Work task: Leave every picture out, and write out the remaining entries exactly.

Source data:
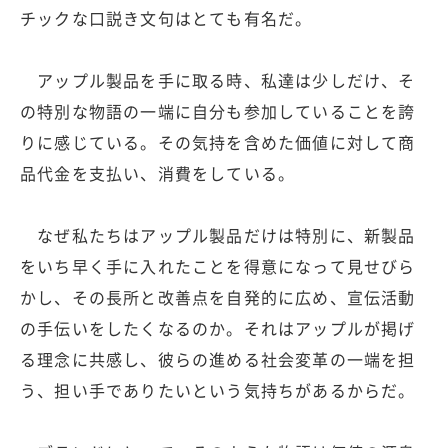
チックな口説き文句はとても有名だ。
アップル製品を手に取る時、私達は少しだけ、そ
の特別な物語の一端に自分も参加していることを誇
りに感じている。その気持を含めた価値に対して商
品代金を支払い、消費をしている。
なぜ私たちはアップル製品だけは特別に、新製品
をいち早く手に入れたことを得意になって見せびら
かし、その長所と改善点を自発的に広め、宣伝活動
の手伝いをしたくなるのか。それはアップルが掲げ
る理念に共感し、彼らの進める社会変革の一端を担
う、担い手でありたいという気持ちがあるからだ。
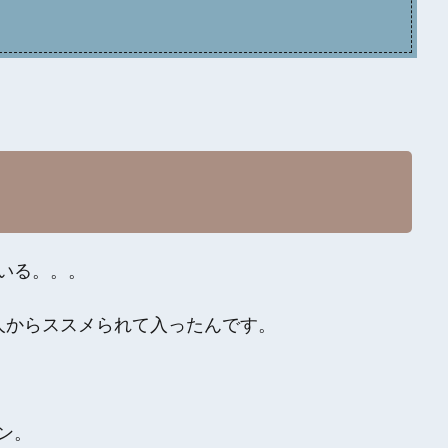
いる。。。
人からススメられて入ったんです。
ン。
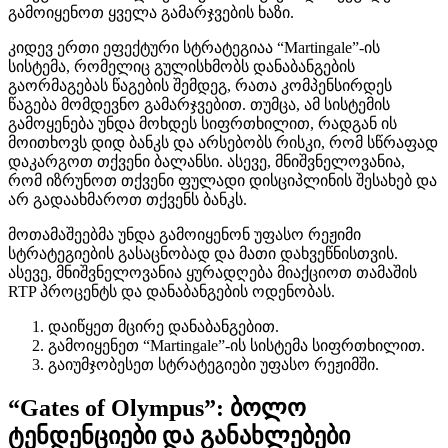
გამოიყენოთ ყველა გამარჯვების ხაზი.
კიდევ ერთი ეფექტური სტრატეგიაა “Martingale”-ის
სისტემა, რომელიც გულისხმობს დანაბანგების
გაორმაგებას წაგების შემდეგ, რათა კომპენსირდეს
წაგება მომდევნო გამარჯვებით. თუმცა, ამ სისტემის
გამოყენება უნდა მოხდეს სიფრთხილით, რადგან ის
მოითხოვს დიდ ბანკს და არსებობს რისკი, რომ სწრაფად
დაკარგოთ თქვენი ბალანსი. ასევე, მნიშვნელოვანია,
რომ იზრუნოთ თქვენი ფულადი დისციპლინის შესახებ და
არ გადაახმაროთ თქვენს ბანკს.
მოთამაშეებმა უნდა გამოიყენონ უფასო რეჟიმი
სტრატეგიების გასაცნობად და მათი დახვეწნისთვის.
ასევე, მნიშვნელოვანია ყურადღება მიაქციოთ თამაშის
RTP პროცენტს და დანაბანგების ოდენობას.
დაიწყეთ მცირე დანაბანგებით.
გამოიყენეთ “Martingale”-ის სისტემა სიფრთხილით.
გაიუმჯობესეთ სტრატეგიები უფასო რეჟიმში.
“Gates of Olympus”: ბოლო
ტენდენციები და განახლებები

Exercise output:
チックな口説き文句はとても有名だ。
アップル製品を手に取る時、私達は少しだけ、そ
の特別な物語の一端に自分も参加していることを誇
りに感じている。その気持を含めた価値に対して商
品代金を支払い、消費をしている。
なぜ私たちはアップル製品だけは特別に、新製品
をいち早く手に入れたことを得意になって見せびら
かし、その長所と改善点を自発的に広め、宣伝活動
の手伝いをしたくなるのか。それはアップルが掲げ
る理念に共感し、彼らの進める社会変革の一端を担
う、担い手でありたいという気持ちがあるからだ。
いる。。。
人からススメられて入ったんです。
ン。
გამოიყენოთ ყველა გამარჯვების ხაზი.
კიდევ ერთი ეფექტური სტრატეგიაა “Martingale”-ის
სისტემა, რომელიც გულისხმობს დანაბანგების
გაორმაგებას წაგების შემდეგ, რათა კომპენსირდეს
წაგება მომდევნო გამარჯვებით. თუმცა, ამ სისტემის
გამოყენება უნდა მოხდეს სიფრთხილით, რადგან ის
მოითხოვს დიდ ბანკს და არსებობს რისკი, რომ სწრაფად
დაკარგოთ თქვენი ბალანსი. ასევე, მნიშვნელოვანია,
რომ იზრუნოთ თქვენი ფულადი დისციპლინის შესახებ და
არ გადაახმაროთ თქვენს ბანკს.
მოთამაშეებმა უნდა გამოიყენონ უფასო რეჟიმი
სტრატეგიების გასაცნობად და მათი დახვეწნისთვის.
ასევე, მნიშვნელოვანია ყურადღება მიაქციოთ თამაშის
RTP პროცენტს და დანაბანგების ოდენობას.
დაიწყეთ მცირე დანაბანგებით.
გამოიყენეთ “Martingale”-ის სისტემა სიფრთხილით.
გაიუმჯობესეთ სტრატეგიები უფასო რეჟიმში.
“Gates of Olympus”: ბოლო
ტენდენციები და განახლებები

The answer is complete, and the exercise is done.